Item 6. Indemnification of Directors and Officers.
Section 145 of the General Corporation Law of the State of Delaware empowers a Delaware corporation to indemnify any person who was or is a party or is
threatened to be made a party to any threatened, pending or completed action, suit or proceeding, whether civil, criminal, administrative or investigative (other than an action by or in the right of the corporation) by reason of the fact that such
person is or was a director, officer, employee or agent of such corporation or is or was serving at the request of such corporation as a director, officer, employee or agent of another corporation, partnership, joint venture, trust or other
enterprise. The indemnity may include expenses (including attorneys fees), judgments, fines and amounts paid in settlement actually and reasonably incurred by such person in connection with such action, suit or proceeding, provided that such
person acted in good faith and in a manner such person reasonably believed to be in or not opposed to the best interests of the corporation, and, with respect to any criminal action or proceeding, had no reasonable cause to believe such
persons conduct was unlawful. A Delaware corporation may indemnify directors, officers, employees and other agents of such corporation in an action by or in the right of the corporation under the same conditions, except that no indemnification
is permitted without judicial approval if the person to be indemnified has been adjudged to be liable to the corporation. Where a director, officer, employee or agent of the corporation is successful on the merits or otherwise in the defense of any
action, suit or proceeding referred to above or in defense of any claim, issue or matter therein, the corporation must indemnify such person against the expenses (including attorneys fees) which he or she actually and reasonably incurred in
connection therewith.
The Companys Amended and Restated
By-laws
contain provisions that provide for
indemnification of officers and directors to the fullest extent permitted by, and in the manner permissible under, the General Corporation Law of the State of Delaware.

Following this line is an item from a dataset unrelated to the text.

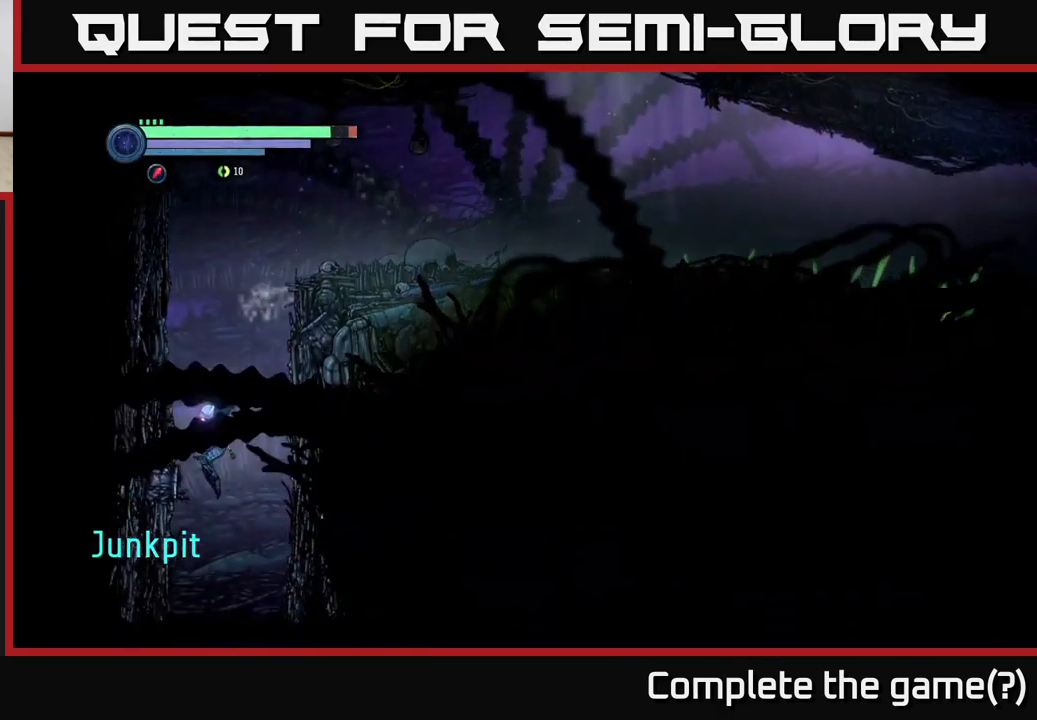
{"buttons": [], "left_stick": "right", "right_stick": "center", "events": [[267, "left_stick", "right"]]}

As permitted by Section 102(b)(7) of the General Corporation Law of the State of Delaware, the Companys Amended and Restated Certificate of
Incorporation contains a provision eliminating the personal liability of a director to the Company or its stockholders for monetary damages for breach of fiduciary duty as a director, subject to certain exceptions.
The Company maintains policies insuring its officers and directors against certain civil liabilities, including liabilities under the Securities Act. The
Company also entered into indemnification agreements with each of our directors and executive officers. Generally, these agreements attempt to provide the maximum protection permitted by Delaware law with respect to indemnification. The
indemnification agreements provide that the Company will pay certain amounts incurred by its directors in connection with any civil, criminal, administrative or investigative action or proceeding. Such amounts include any reasonable expense,
including attorneys fees, judgments, civil or criminal fines, settlement amounts and other expenses customarily incurred in connection with legal proceedings.